War with Iraq was the top subject in class and on the minds of regional high school students and teachers on Wednesday. Close to 600 students gathered in the school Performing Arts Center to express their opposition to the war.
The peace rally was organized in concert with similar events held across the country. There were classroom walkouts across the nation, and many of the Island's young spoke of doing the same, but chose otherwise. The noon-hour program had been offered as an alternative.
Students sang, read speeches and argued the merits of a war that has sent soldiers not much older than themselves halfway around the world.
Ty Sinnett, 15, a sophomore at the high school, was the organizer of the event. She said she had gone to Washington, D.C., over the Martin Luther King holiday to protest the war. She said she learned earlier in the week through an article in The New York Times about a nationwide school walkout being planned for noon on Wednesday.
She said she talked quietly among her classmates about the observance earlier in the week. She told the Gazette: "On Wednesday I decided I wanted something done."
Ms. Sinnett said she talked to a number of students who had heard that they'd be in trouble if they left school. "I went into the principal's [Peg Regan's] office with a friend to ask and we were told that definitely all students would be written up if they left the school."
Ten minutes later, Ms. Sinnett said: "Mrs. Regan called me into her office. I told her our plan, an hour and a half before the program. Fifteen minutes later, Mrs. Regan came over and said she could give us the Performing Arts Center since it was raining outside."
The 20-minute program was scheduled to start at 11:40 a.m. It wound up lasting about an hour.
A microphone on a stand was on the stage.
One student after another stood before the microphone and spoke of the costs of war. Students supporting the war effort also had their moment.
"Is it moral to attack a country that is disarming?" asked Matt Luce, 18, a senior from Oak Bluffs.
Keith Leonard, 17, and Alex Whall, 16, of Edgartown went onstage to sing a song written for the occasion. Mr. Leonard sang while Mr. Whall strummed the guitar.
Holding a piece of paper in his hand, Mr.

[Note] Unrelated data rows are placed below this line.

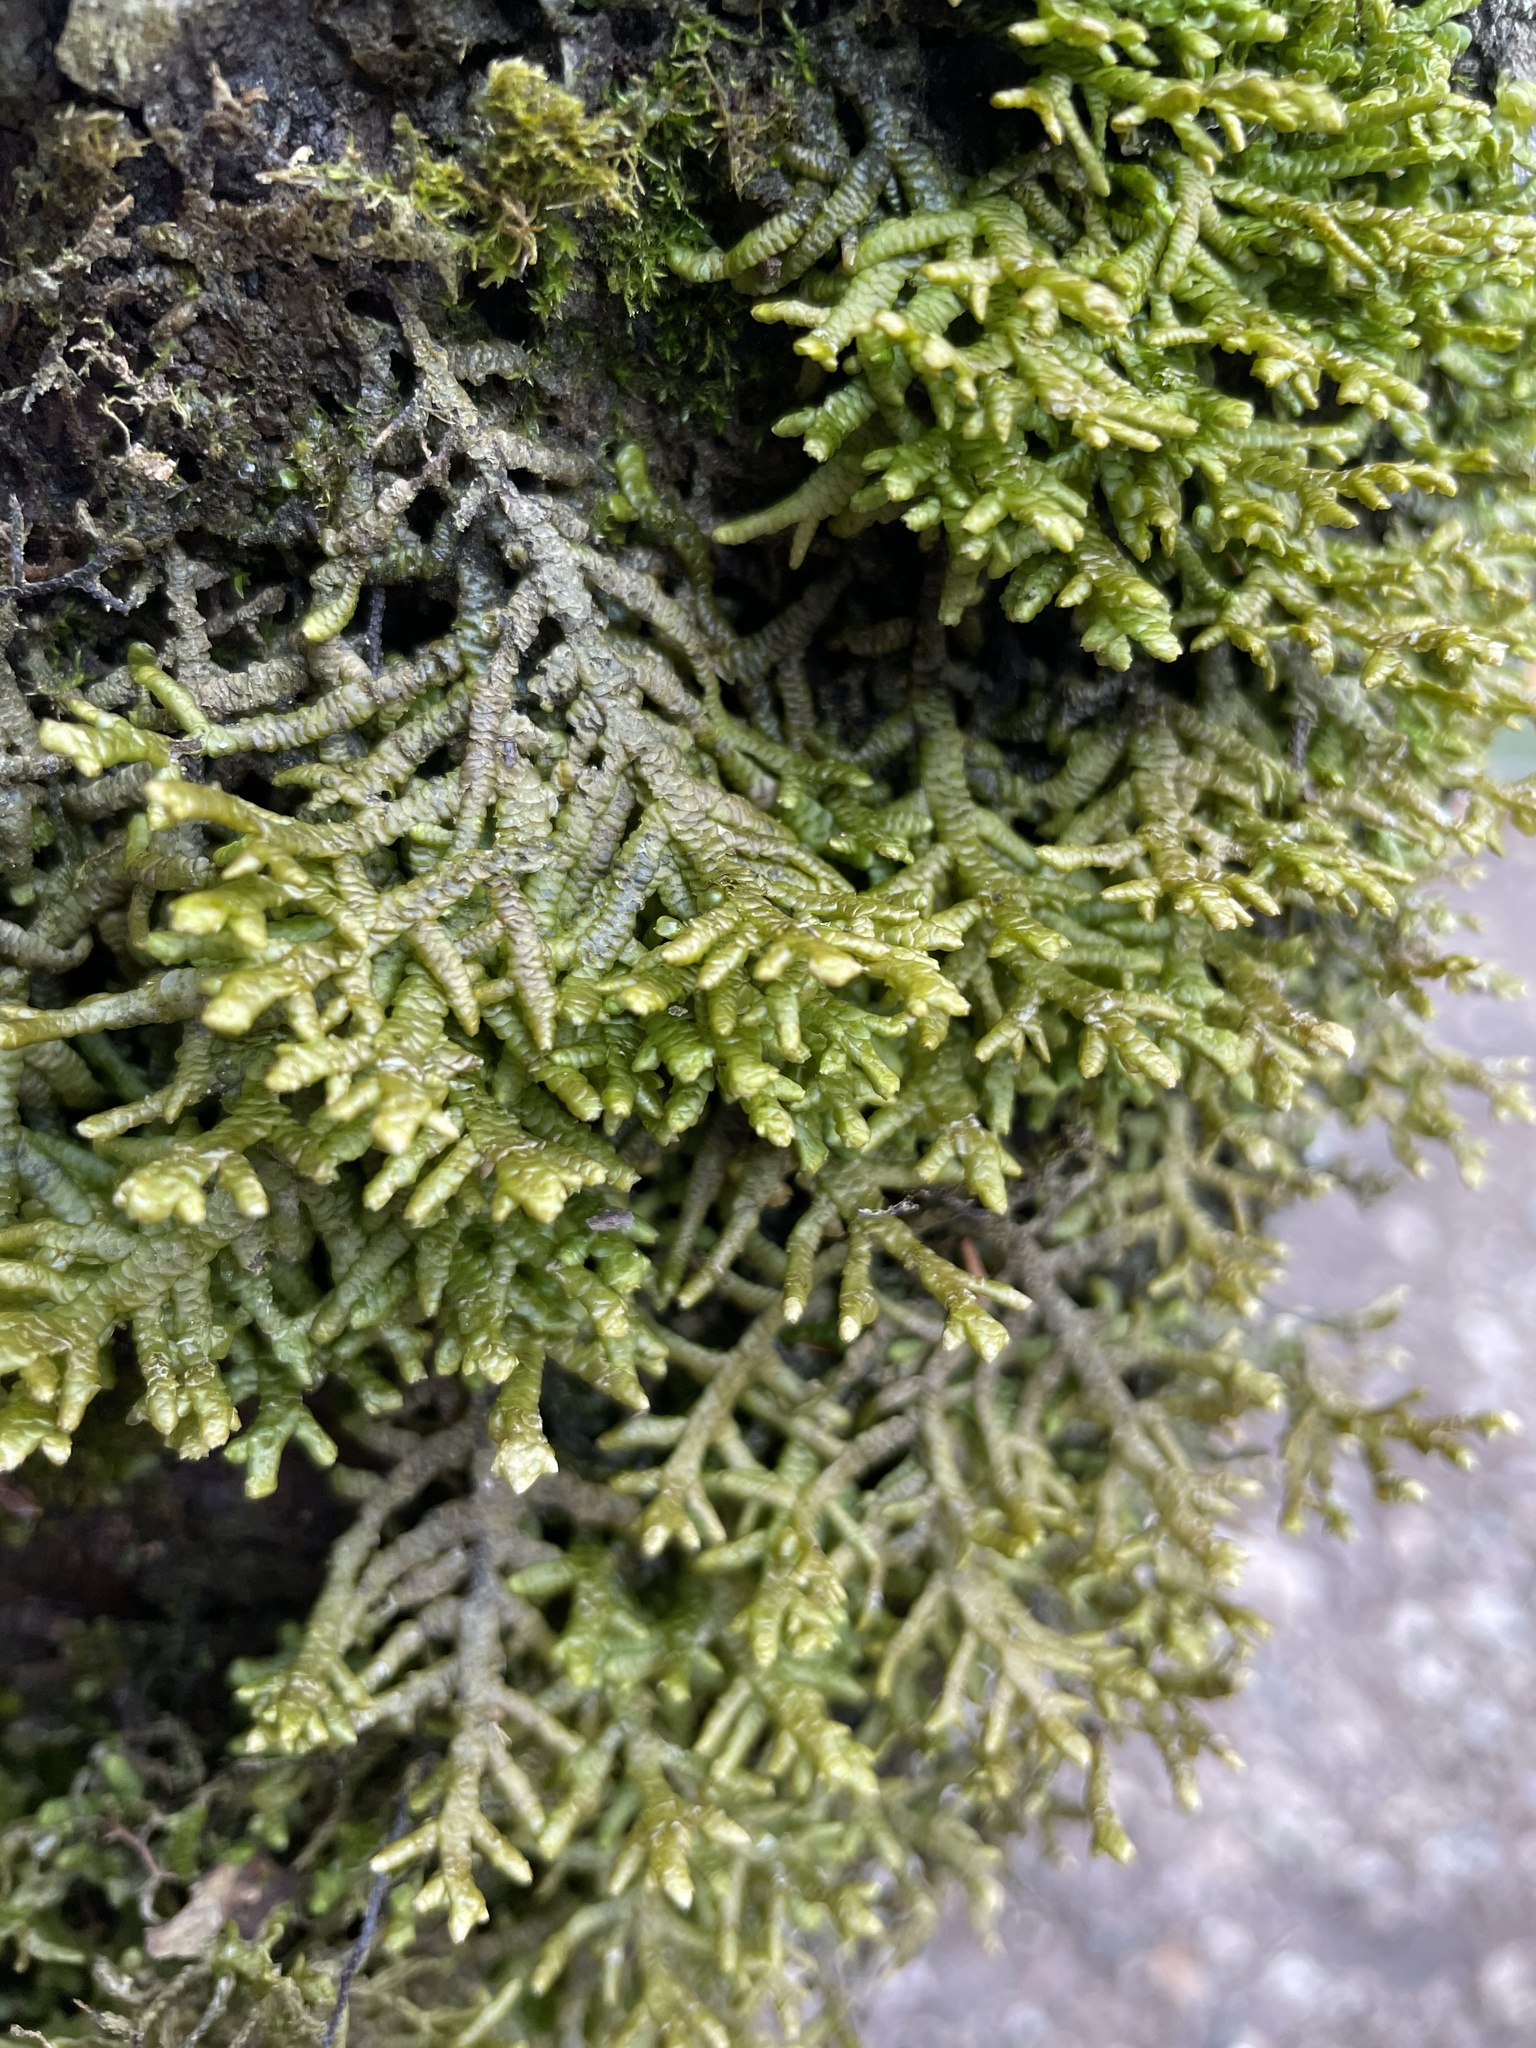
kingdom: Plantae
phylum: Marchantiophyta
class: Jungermanniopsida
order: Porellales
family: Porellaceae
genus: Porella
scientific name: Porella platyphylla
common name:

Leonard sang: "Sorry, Mom, I just can't stay, Uncle Sam's going to take me away.
"I'll be home next summer. I'll be home next summer, marching to the beat of a different drummer.
"There are people congregating in the streets, get the men out on their feet. The olive branch is on fire, we'll put it out with our desire, to be free."
Willy Mason of West Tisbury sang a song and drew a standing ovation from his classmates. He said: "I am supportive of our country. But this war is not about protecting citizens."
Three students in favor of the war went on stage. There were a few catcalls from the audience, but classmates listened politely for the most part, and finally applauded their words.
Duncan MacMullen of Oak Bluffs, 17, said: "Saddam hasn't complied with what the United Nations required. You may hate the war, but don't hate the soldiers."
Stuart Bangs of Edgartown, 17, held an American flag and declared: "Saddam is a sick, sick man."
Jacob Stricoff of Edgartown, 16, thanked the students for listening to both sides.
Ms. Sinnett was introduced by a fellow student as the organizer of the noon event. "I don't think the United States should go into Iraq without the United Nations behind us," she said.
Liz Schweitzer, 16, of Edgartown told the audience her grandparents had lived through World War II. "My parents saw the Korean and Vietnam wars and the Gulf war. Can't there be a generation without war?" she asked.
Mac Schilcher, a varsity football star and a senior, stepped to the microphone and said he was opposed to the war. He said 77 per cent of the people in the United States don't want to go to war.
"Learn as much as you can about this war," Mr. Schilcher urged his fellow students.
Carrying a flag, social studies teacher Elaine Weintraub walked on stage, followed by a group of students. She spoke about becoming a United States citizen and the value and privileges of democracy.
"Talking about peace is American," she told the students. "Discussing war is American. I urge you all to talk this out."
Rachel Lucier, 16, a sophomore, walked to the microphone and challenged her audience: "This is a walkout - what are we doing here?"
As the students put their coats to leave the hall, principal Peg Regan took the microphone. She urged students to return to classes and continue the debate there.
Ms. Lucier said after the program she was pleased by the participation. "I thought it was good all of the people got a chance to express their point of view," she said, even those who favored the war.
There were teachers in the school who would have preferred to attend the Performing Arts Center rally but had to stay in the classroom. Marge Harris, who teaches United States history, said she wished could have attended the students' event, but there were students in her class who chose not to attend the rally.